» Selected text:
· · · · · · ·
A wild American bison grazing on tallgrass prairie for an article about bison reintroduction Illinois

Wild bison return to Illinois prairie after nearly 200 years

For the first time in roughly two centuries, wild bison are roaming an Illinois prairie. In 2023 C.E., a small herd of American bison was reintroduced to Nachusa Grasslands, a Nature Conservancy preserve in northern Illinois, marking a milestone in one of the longest-running grassland restoration projects in the American Midwest. The animals — once numbering in the tens of millions across North America — had been functionally absent from Illinois since the early 1800s C.E., hunted to local extinction as Euro-American settlement swept across the continent.

At a glance

  • Bison reintroduction Illinois: The Nature Conservancy brought bison back to Nachusa Grasslands in Lee and Ogle counties, restoring an ecological role the species held for thousands of years before being wiped out regionally in the 19th century C.E.
  • Grassland restoration: Nachusa Grasslands spans more than 3,800 acres of restored tallgrass prairie — one of the most endangered ecosystems in North America, with less than one-tenth of one percent of original Illinois prairie remaining.
  • Herd growth: Since the first bison arrived at Nachusa in 2014 C.E., the herd has grown steadily; calves born on-site represent the continuation of a population that had been absent from Illinois soil for nearly 200 years.
· · · · · · ·
» Dataset records:
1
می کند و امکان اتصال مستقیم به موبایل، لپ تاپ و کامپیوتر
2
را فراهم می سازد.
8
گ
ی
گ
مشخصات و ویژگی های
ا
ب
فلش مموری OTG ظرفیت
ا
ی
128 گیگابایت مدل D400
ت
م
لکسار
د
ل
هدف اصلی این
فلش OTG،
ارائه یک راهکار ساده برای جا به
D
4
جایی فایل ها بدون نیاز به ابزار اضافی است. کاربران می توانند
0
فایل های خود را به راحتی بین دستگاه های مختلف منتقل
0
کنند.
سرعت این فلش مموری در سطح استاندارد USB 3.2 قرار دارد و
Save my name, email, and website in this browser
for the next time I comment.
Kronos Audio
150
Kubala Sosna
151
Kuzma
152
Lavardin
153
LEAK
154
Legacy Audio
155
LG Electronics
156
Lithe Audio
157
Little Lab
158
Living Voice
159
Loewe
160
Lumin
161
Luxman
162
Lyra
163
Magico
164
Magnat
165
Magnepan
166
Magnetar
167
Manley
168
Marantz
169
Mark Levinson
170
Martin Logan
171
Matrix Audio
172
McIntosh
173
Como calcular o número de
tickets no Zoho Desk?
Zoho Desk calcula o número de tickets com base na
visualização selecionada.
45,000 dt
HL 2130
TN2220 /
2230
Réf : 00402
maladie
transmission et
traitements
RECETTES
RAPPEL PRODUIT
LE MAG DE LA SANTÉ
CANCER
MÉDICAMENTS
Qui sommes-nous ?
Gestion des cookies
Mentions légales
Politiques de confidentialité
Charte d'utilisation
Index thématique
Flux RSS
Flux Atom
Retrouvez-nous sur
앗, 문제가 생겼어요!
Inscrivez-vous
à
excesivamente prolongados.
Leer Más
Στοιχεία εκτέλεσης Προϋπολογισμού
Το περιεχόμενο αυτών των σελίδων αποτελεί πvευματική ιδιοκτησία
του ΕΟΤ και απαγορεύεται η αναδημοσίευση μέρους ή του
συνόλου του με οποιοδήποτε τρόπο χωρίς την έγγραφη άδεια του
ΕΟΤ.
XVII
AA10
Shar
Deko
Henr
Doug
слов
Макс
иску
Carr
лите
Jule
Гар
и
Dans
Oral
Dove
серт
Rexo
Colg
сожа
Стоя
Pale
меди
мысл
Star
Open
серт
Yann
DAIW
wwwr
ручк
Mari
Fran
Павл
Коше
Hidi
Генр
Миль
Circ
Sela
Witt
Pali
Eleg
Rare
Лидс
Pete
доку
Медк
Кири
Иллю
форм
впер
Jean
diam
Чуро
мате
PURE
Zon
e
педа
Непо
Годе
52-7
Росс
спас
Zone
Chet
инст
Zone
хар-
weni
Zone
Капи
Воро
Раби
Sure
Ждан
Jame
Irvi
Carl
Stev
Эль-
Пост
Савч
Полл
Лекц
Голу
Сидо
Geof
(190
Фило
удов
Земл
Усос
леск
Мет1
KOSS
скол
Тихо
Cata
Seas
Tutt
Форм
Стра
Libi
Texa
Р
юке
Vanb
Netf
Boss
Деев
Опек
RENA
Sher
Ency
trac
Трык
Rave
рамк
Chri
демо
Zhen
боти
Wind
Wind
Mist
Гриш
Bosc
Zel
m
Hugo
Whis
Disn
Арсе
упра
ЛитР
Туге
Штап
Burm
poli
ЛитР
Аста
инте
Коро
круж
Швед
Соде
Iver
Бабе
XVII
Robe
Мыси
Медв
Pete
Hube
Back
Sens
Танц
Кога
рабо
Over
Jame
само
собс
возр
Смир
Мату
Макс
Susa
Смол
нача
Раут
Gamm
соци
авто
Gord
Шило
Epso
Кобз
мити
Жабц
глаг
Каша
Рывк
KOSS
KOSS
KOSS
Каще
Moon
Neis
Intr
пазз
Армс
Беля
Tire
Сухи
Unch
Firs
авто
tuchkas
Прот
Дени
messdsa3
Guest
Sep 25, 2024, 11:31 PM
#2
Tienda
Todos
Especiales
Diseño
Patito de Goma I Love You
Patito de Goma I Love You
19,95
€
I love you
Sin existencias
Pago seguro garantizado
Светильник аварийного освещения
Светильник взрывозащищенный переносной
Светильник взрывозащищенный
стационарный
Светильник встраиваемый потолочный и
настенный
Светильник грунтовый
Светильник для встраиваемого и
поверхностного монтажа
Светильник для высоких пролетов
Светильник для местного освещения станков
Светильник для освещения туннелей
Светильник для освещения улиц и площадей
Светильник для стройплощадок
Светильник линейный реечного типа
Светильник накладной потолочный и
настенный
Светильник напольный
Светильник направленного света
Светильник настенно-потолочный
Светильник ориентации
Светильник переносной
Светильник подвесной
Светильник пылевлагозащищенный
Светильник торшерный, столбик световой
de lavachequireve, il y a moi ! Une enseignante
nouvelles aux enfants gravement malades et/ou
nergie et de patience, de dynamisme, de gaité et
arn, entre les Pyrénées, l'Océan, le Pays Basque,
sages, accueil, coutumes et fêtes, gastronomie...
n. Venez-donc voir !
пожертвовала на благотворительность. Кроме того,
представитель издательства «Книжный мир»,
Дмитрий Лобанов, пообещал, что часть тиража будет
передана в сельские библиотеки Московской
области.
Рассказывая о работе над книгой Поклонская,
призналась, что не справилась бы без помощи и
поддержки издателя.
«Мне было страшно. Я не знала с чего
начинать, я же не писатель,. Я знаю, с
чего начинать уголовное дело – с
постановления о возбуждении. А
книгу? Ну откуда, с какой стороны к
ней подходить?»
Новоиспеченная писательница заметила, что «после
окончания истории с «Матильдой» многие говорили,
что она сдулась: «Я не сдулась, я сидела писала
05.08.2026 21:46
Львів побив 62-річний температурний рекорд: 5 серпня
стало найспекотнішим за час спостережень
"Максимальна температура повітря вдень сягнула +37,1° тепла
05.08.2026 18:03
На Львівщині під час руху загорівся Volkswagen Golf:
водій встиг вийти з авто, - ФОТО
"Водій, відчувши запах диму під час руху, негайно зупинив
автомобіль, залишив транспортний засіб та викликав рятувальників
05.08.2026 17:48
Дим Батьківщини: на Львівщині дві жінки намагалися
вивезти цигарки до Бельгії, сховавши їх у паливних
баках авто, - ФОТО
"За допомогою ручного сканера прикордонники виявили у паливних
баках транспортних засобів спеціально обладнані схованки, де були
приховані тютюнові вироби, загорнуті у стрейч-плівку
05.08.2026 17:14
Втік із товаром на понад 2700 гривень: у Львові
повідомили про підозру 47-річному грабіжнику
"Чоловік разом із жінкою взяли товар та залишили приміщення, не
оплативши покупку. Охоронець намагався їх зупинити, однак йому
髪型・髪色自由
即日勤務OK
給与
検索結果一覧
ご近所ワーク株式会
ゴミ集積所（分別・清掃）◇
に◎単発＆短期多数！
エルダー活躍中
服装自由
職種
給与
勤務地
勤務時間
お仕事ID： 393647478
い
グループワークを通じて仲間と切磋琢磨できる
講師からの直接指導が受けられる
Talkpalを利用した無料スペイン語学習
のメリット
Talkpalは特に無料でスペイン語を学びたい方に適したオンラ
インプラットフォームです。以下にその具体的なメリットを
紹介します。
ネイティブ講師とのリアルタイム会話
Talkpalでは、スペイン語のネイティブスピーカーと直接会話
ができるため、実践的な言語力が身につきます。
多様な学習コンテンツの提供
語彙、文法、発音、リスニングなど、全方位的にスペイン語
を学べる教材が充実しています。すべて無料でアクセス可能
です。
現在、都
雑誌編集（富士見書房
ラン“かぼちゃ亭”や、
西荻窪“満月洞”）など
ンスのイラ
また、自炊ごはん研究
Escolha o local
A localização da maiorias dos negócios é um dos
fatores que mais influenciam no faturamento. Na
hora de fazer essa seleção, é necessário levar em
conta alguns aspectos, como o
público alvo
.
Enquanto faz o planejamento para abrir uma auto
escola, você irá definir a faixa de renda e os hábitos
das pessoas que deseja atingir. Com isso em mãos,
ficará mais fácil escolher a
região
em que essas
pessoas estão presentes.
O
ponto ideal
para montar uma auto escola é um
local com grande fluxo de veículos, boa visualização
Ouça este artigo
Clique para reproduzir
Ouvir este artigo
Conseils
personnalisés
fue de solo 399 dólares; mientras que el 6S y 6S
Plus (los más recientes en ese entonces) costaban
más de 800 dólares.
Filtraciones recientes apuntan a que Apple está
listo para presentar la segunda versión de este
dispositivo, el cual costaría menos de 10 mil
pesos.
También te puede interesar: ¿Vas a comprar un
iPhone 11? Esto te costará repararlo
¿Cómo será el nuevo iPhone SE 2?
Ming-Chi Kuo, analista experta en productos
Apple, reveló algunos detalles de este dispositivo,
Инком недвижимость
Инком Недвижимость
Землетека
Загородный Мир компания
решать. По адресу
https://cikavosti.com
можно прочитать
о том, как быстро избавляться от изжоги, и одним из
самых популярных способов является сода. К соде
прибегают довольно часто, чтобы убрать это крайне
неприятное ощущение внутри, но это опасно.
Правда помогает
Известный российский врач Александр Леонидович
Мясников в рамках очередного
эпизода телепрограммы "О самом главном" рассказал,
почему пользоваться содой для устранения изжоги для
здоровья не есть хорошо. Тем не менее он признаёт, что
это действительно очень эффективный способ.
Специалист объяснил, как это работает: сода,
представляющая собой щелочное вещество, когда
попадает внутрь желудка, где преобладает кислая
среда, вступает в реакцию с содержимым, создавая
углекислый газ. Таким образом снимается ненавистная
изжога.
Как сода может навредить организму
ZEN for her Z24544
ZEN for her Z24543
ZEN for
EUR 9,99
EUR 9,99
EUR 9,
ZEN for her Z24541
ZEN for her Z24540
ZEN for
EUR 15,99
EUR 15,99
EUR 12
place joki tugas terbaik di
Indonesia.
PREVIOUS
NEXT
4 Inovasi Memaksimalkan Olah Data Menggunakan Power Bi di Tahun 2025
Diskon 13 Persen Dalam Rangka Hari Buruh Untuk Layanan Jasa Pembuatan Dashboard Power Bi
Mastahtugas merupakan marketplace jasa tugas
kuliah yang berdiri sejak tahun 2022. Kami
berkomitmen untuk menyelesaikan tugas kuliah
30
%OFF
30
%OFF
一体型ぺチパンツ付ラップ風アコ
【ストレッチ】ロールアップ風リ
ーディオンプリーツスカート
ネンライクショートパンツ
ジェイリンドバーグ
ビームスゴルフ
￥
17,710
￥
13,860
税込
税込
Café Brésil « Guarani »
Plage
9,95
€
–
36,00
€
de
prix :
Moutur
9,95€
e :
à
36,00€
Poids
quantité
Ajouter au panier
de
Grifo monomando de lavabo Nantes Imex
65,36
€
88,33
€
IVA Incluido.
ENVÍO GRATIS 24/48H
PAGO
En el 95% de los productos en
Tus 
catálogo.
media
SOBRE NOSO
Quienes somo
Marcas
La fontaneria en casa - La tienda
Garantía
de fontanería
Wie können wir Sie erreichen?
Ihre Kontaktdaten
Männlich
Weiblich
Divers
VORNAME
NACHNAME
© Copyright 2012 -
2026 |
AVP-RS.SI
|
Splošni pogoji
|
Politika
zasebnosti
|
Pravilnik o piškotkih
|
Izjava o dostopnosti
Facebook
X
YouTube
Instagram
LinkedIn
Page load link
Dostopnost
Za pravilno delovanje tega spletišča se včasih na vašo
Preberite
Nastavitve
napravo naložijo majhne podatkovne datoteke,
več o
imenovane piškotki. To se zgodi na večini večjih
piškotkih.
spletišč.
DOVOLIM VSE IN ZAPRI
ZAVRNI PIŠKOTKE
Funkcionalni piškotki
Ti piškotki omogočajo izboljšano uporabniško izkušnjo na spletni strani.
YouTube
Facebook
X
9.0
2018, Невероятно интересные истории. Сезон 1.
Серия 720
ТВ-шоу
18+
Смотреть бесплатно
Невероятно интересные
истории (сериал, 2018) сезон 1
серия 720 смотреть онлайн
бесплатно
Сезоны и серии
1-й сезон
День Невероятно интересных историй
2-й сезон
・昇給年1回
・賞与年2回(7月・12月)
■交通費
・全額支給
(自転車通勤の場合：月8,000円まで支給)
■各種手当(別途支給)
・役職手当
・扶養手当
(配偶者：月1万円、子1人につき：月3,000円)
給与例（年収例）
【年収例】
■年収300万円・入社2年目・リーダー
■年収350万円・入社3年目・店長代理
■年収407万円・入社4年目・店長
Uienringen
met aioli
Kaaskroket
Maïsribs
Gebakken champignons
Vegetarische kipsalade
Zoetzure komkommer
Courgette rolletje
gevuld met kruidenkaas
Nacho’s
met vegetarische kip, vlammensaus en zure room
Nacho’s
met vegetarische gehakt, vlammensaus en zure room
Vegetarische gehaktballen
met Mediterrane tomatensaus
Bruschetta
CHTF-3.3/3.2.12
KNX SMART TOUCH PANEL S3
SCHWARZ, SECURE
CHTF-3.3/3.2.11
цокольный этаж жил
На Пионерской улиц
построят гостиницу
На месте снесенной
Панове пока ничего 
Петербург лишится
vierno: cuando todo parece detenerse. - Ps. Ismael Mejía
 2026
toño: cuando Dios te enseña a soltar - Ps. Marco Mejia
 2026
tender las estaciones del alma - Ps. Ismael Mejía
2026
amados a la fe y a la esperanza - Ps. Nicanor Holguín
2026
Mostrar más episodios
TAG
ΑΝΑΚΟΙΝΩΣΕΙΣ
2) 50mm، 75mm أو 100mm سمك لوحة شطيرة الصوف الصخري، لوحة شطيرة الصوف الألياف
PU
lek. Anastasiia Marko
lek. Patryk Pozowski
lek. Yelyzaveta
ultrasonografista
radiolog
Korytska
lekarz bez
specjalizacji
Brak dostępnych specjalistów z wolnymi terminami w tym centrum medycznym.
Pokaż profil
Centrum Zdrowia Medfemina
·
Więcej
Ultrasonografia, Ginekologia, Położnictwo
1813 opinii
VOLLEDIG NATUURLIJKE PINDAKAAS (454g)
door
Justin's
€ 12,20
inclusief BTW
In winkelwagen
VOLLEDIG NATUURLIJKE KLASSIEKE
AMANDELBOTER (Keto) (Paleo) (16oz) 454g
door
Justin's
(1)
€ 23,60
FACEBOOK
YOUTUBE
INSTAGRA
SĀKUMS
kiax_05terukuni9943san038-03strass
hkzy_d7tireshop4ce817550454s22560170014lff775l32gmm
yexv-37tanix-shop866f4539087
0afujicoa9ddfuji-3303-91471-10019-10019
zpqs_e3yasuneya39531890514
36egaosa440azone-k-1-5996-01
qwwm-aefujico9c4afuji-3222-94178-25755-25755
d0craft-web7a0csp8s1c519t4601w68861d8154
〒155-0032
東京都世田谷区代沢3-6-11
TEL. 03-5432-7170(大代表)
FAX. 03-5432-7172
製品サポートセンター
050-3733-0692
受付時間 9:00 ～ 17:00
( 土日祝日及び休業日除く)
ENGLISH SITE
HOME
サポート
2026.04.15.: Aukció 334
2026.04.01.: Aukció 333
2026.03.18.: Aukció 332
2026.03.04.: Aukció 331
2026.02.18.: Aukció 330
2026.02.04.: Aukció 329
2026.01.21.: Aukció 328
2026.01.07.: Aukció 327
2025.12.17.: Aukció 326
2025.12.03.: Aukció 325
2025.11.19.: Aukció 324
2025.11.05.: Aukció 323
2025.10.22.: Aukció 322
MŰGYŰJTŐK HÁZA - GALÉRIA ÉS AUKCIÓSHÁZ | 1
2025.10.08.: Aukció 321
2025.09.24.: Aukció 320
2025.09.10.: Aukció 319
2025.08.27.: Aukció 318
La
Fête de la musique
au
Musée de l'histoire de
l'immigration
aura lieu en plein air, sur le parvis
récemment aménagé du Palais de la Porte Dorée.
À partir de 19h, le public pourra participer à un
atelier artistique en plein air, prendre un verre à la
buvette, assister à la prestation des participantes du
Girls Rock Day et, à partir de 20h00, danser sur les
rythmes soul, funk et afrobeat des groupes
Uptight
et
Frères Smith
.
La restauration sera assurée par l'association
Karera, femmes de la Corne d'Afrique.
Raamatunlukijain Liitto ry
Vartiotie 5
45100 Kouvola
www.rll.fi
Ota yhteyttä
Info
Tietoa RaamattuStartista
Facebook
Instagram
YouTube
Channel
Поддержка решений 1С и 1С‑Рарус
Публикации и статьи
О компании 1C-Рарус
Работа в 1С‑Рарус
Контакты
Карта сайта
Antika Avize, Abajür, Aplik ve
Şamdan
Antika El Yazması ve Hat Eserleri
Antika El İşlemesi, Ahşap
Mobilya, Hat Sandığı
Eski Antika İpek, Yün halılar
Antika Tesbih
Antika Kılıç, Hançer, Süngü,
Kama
· · · · · · ·
» Work instruction A:
In the article on wild bison returning to Illinois, rewrite the passage from "At a glance" through "19th century C.E.", replacing "Nachusa Grasslands" with "the Nachusa preserve".
» Work instruction B:
According to the article on wild bison returning to Illinois, how much of the original Illinois prairie remains?
» Work instruction C:
According to the article on wild bison returning to Illinois, why had bison been absent from the state since the early 1800s? Answer in one to three sentences.

» Response A:
At a glance

  • Bison reintroduction Illinois: The Nature Conservancy brought bison back to the Nachusa preserve in Lee and Ogle counties, restoring an ecological role the species held for thousands of years before being wiped out regionally in the 19th century C.E.

» Response B:
Less than one-tenth of one percent.

» Response C:
Bison were hunted to local extinction in Illinois as Euro-American settlement swept across the continent. As a result, they had been functionally absent from the state since the early 1800s.